What is the connection between the Human Rights Act 1998, the Crime and Disorder Act 1998 and Tom Jones? NO, this is not to do with changes in the law since novelist Henry Fielding worked as a magistrate among the criminalized poor of eighteenth century London, nor is it to do with the rights and wrongs of throwing your underwear at your favourite singer. This is to do with a Number One Christmas hit, the Green Green Grass of Home, and the abolition of the death penalty.

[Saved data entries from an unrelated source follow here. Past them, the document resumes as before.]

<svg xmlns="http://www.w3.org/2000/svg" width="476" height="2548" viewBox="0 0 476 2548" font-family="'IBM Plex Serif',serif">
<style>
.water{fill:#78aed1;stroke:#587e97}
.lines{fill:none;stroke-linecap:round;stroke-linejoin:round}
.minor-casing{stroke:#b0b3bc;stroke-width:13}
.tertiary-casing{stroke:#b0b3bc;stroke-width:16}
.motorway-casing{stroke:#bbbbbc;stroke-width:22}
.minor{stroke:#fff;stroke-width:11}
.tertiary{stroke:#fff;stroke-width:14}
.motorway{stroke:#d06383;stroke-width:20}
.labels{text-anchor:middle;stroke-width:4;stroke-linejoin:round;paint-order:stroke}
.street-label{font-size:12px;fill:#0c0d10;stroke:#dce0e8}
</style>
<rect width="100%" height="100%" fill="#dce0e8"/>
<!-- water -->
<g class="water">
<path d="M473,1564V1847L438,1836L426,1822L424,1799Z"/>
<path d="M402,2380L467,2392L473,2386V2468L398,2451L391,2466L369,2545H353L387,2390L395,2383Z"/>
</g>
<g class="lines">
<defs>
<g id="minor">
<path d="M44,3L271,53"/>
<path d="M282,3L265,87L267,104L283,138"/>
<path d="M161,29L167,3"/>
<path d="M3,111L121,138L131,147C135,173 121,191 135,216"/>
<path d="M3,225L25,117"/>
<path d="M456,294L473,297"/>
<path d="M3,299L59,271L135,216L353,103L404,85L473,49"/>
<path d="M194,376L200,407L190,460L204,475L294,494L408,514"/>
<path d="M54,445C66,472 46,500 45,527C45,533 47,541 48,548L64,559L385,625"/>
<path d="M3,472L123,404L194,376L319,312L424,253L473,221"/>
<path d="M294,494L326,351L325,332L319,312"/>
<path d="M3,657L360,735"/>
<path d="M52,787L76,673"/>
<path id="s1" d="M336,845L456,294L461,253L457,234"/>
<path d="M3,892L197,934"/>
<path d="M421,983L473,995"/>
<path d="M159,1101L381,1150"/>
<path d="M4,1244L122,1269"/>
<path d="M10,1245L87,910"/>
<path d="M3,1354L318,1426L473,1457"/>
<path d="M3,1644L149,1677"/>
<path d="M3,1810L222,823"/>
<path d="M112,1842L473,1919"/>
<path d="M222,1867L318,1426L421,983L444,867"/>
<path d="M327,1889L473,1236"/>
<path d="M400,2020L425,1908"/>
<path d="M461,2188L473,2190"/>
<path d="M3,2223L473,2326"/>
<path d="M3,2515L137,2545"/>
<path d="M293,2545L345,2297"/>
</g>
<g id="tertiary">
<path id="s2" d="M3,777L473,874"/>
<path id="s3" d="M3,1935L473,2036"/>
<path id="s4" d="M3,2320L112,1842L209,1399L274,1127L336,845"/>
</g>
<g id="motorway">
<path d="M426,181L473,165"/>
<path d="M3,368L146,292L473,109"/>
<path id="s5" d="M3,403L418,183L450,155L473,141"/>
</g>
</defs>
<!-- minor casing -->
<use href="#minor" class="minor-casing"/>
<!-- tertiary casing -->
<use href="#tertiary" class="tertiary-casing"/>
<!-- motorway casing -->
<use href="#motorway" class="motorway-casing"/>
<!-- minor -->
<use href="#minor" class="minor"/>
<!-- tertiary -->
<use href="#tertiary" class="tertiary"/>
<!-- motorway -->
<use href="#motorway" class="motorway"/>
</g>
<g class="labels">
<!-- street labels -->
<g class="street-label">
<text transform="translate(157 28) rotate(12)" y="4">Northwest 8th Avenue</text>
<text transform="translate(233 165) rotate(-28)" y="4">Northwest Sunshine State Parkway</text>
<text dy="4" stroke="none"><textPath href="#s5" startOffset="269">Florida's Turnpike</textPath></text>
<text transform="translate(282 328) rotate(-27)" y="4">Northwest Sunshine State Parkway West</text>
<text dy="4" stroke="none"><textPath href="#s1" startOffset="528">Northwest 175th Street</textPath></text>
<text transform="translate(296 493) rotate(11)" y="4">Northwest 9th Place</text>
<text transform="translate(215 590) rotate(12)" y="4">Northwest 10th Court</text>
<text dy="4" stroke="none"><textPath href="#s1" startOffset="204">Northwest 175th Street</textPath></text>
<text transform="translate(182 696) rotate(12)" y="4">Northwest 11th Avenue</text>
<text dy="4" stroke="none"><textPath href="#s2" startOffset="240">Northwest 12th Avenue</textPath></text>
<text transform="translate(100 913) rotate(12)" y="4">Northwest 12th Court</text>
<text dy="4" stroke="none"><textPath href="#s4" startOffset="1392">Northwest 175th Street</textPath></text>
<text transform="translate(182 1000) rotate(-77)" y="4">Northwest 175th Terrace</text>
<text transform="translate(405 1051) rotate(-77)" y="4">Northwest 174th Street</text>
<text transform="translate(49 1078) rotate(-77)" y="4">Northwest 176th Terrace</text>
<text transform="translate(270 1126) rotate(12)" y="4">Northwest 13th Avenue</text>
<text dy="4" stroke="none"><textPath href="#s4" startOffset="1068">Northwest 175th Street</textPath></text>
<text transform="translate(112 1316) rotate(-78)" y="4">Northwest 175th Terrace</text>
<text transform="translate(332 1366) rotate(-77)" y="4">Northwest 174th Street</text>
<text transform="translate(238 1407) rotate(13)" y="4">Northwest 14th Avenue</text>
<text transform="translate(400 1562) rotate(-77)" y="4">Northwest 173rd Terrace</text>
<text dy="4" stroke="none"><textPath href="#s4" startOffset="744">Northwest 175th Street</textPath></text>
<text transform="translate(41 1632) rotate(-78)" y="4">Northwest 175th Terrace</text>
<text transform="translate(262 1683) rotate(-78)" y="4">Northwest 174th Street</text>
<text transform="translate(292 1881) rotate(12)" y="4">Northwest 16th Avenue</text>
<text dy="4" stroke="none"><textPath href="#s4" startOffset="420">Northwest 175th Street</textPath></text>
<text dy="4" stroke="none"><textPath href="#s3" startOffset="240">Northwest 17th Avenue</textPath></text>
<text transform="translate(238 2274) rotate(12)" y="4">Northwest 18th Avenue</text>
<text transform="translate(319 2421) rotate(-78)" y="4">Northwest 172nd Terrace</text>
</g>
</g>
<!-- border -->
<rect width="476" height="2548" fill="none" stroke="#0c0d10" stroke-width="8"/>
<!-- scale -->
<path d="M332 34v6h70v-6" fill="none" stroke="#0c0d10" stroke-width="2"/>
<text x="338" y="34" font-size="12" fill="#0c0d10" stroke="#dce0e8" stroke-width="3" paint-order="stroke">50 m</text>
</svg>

The green of the grass, Mary’s hair of gold and lips like cherries … so far, so Christmassy. Green, red and gold evoke holly and ivy, berries and the Magi’s gifts, and returning home to the family home, particularly a Welsh family home, is a Christmas theme. The nostalgia draws us in, but there is a sting in the tail (or rather tale), signalled by the shift from song to spoken word, when we realise that it is about a condemned man, waiting for the guard and the ‘padre’ to take him to his execution. Christmas carols are not all cheerful either. The Sans Day Carol and the Holly and the Ivy associate red berries with blood, and the gold of kingship comes with myrrh, a reminder of death. Nevertheless, this was a strange song to be top of the pops at Christmas 1966.
For where is the scene set? Logic suggests not in England or Wales, as the death penalty here was suspended in 1965 under The Murder (Abolition of Death Penalty) Act. The Act was the result of a Private Members’ bill, brought by Sydney Silverman MP, and in 1969, the abolition was made permanent.

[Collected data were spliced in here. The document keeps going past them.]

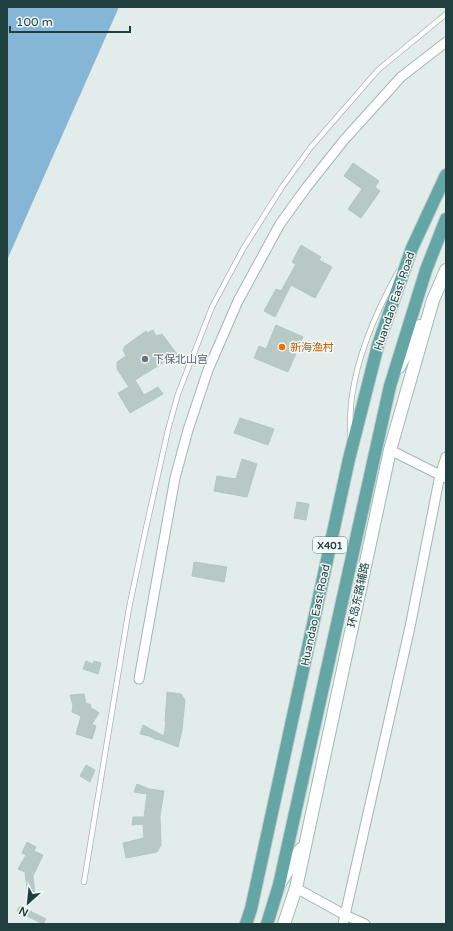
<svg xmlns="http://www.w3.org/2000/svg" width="453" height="931" font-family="'Varela Round','Noto Sans SC',sans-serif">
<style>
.water{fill:#85b6d6}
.building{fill:#b7c8c5;stroke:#b3c7c4}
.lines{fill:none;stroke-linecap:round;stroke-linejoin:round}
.lane-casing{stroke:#a4b5b4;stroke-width:6}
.street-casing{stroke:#a4b5b4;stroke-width:11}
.secondary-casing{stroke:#9fbab7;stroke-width:14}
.primary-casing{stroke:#c1c9c9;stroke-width:14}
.lane{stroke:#fff;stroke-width:4.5}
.street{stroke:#fff;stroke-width:9}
.secondary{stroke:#fff;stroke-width:12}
.primary{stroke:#63a6a5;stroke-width:12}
.food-dot{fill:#e8710a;stroke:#f2f9f8;stroke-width:1.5}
.worship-dot{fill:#6b7280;stroke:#f2f9f8;stroke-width:1.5}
.labels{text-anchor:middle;stroke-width:3;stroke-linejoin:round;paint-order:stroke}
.shield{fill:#f2f9f8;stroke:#5f7776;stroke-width:1}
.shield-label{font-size:10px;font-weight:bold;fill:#203f3f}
.street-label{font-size:11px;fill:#203f3f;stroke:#f2f9f8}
.food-label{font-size:11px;fill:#c56008;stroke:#f2f9f8;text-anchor:start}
.worship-label{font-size:11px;fill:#5b616d;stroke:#f2f9f8;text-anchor:start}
</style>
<rect width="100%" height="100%" fill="#e2edeb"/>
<polygon class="water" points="7,7 119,7 7,260"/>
<g class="building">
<polygon points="353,163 379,181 375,187 380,191 361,218 348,209 362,189 344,176"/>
<polygon points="301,245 321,257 319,260 332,267 315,298 291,285 275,317 264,311 276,289 281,291 296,264 292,262"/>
<polygon points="276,325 303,337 288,372 254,358 259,346 266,349"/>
<polygon points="153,330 156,336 162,334 177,354 135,380 144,395 158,387 163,394 130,413 118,393 129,387 117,369 117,362 126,356 123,350 125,346 146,331 147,333"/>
<polygon points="240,418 274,429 268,445 234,433"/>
<polygon points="242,459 257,464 247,497 214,491 217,476 236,479"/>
<polygon points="297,502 309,504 306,520 294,518"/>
<polygon points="194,562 227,567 224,582 192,576"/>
<polygon points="86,661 93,664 94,661 101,663 98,674 83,669"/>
<polygon points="167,692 181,694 185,700 182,730 178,747 157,739 157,740 149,736 140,734 143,725 164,736 166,721 165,721"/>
<polygon points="84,694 86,703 91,705 90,707 99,713 92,724 96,726 92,739 76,734 81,716 72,712 73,706 70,695"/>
<polygon points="86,765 95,770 90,782 80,776"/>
<polygon points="137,784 149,789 164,791 160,816 161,845 157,852 126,858 123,843 144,838 143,824 132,825 133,817 144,817 147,794 134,792"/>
<polygon points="27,842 36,847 34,851 43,855 33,876 35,895 28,896 25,872 18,869 26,855 22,853"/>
<polygon points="20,906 46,919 43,924 17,911"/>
</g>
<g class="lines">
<defs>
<g id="lane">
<path d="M350,436C350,423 350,409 352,396C358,353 377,310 398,272"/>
<polyline points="84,882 129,608 146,528 168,430 178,394 212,307 243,249 282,187 311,147 378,70 446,14"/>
</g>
<g id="street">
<polyline points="390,450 446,478"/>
<polyline points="139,679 175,478 188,430 208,370 238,301 280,224 306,188 344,140 401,77 446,42"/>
<polyline points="296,888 345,915 365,924"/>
<polyline points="343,924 410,627 440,475 446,457"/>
</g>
<g id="secondary">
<polyline points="399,367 420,326"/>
<polyline points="280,883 301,849"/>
<polyline points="284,924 296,888 390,450 433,300 446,270"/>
</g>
<g id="primary">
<polyline points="246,924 251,909 349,459 378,345 412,248 446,175"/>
<polyline points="267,924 279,885 390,386 426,270 446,219"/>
</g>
</defs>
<use href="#lane" class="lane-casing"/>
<use href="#street" class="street-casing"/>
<use href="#secondary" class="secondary-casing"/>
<use href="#primary" class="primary-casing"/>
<use href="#lane" class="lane"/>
<use href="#street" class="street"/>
<use href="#secondary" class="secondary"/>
<use href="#primary" class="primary"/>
</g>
<circle class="food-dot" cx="282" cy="347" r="4"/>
<circle class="worship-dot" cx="145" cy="359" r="4"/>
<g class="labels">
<rect class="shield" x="313" y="537" width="34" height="16" rx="3"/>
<g class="shield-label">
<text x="330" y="549">X401</text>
</g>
<g class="street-label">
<text transform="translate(394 301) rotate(-71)" y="4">Huandao East Road</text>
<text transform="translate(358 595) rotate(-78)" y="4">环岛东路辅路</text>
<text transform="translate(315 615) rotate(-78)" y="4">Huandao East Road</text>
</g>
<g class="food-label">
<text x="290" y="351">新海渔村</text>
</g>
<g class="worship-label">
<text x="153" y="363">下保北山宫</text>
</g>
</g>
<rect width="453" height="931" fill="none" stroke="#203f3f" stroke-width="16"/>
<g transform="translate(28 903) rotate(207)" stroke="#f2f9f8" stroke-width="3" paint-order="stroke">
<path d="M0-3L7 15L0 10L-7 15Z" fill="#203f3f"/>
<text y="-6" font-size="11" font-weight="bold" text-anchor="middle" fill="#203f3f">N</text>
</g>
<path d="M10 26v6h120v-6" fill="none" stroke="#203f3f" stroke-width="2"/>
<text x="16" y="26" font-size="12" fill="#203f3f" stroke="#f2f9f8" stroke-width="3" paint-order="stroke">100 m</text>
</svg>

And how does what happened in the 1960s connect with two acts of Parliament in 1998? After 1969, the death penalty still remained a sentencing option in convictions for high treason and piracy with violence, and was only finally removed on 30 September 1998 by s.36 of the Crime and Disorder Act. This was necessary because the Human Rights Act 1998 incorporated the rights set out in the European Convention on Human Rights into British domestic law, and Protocol 13 of the Convention bans the death penalty in all circumstances, including for crimes committed in times of war and imminent threat of war.
But there are many countries that the Convention doesn’t reach, and Amnesty International’s Review of the Death Penalty Worldwide makes shocking reading. Although, according to Amnesty, 102 countries had completely abolished the death penalty by the end of last year, there are still many parts of the world where Tom Jones’ prisoner could be awaiting execution, The Christmas story with the ensuing flight into Egypt tells of homeless and exile, and foretells death, so perhaps the Green Green Grass of Home was not such an inappropriate Christmas Number One in 1966 after all, and sadly, would not be inappropriate today either.